Underneath those screens sits hardware that firmly places the Duo in flagship territory. Asus is pairing the design with Intel’s upcoming “next-generation” Core Ultra processors, widely expected to be part of the Panther Lake family, alongside options for an Nvidia GeForce RTX 5090 discrete GPU. Configuration options reportedly go as high as 64GB of RAM and 2TB of PCIe Gen5 SSD storage, complete with easy-access swap support. Combined, these specifications position the Zephyrus Duo as one of the most powerful laptops Asus has ever built, blurring the line between high-end gaming systems and professional mobile workstations.

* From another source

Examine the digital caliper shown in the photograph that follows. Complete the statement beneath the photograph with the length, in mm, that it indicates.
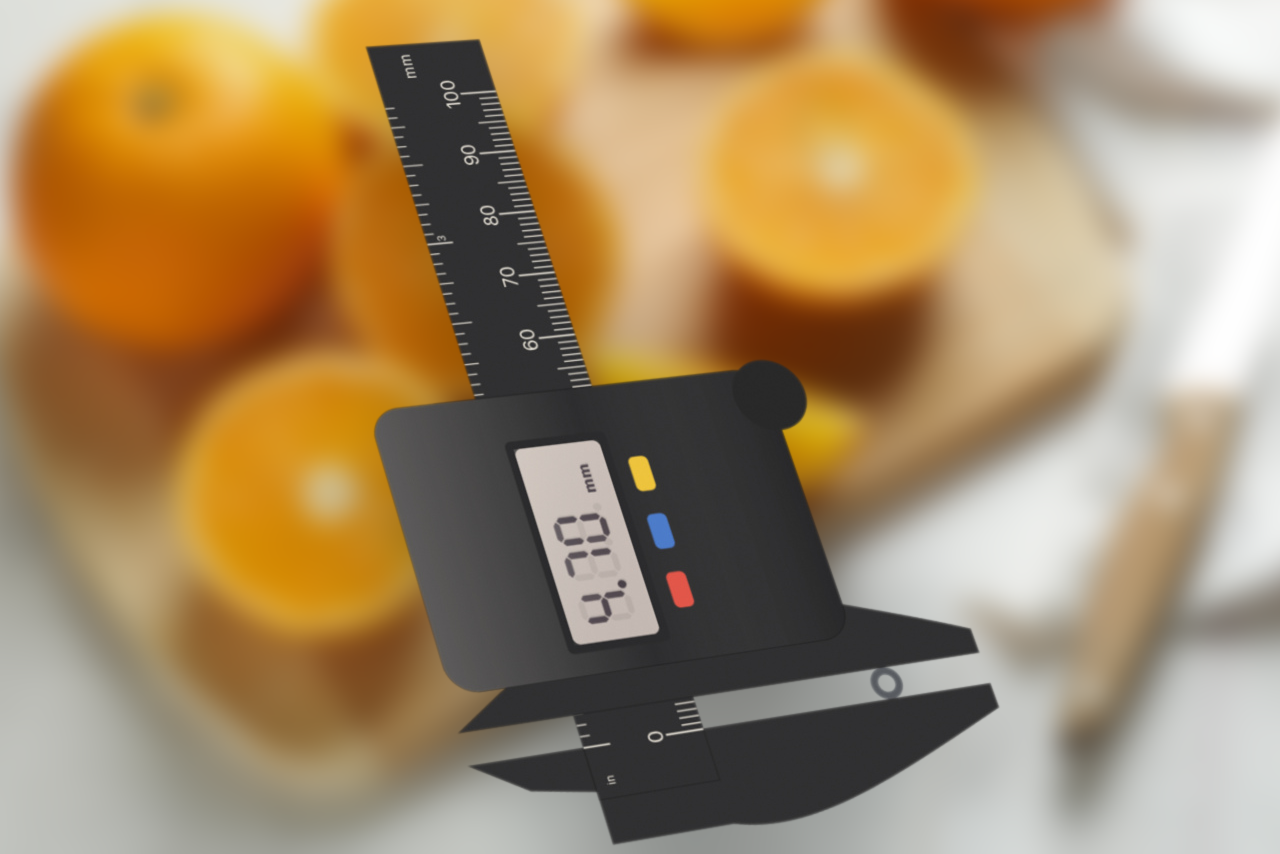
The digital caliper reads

Despite the ROG branding, Asus appears to be targeting more than just gamers. Dual screens offer limited advantages during gameplay, beyond secondary uses such as chat windows, streaming controls, or reference material. Instead, Asus is clearly pitching the Duo as a productivity and creative machine. Thanks to a built-in kickstand, a detachable wireless keyboard and touchpad, and multiple orientation modes, the laptop can be used in traditional laptop form, as a dual-display workstation with both screens visible, laid flat for stylus input, or arranged side by side for multitasking-heavy workflows like video editing, design, or software development.
Some of the more experimental usage modes, such as folding the device into a Yoga-style configuration with one screen facing another user, feel more theoretical than practical. Windows 11’s limitation of focusing input on a single active window makes true dual-user interaction difficult, especially for gaming scenarios. While mirrored displays and controller-based co-op setups may work in niche cases, this configuration is unlikely to be a major draw for most players.
What may surprise many is that the Zephyrus Duo isn’t as bulky as its dual-screen design suggests. Asus claims the laptop measures just 0.77 inches (19.6mm) thick and weighs 6.28 pounds (2.8kg). While far from ultraportable, those dimensions are comparable to many mid-range gaming laptops. This footprint also accommodates a 90Wh fast-charging battery, which Asus rates for up to 12 hours of video playback—though real-world endurance under heavy, dual-screen workloads is expected to be far more modest.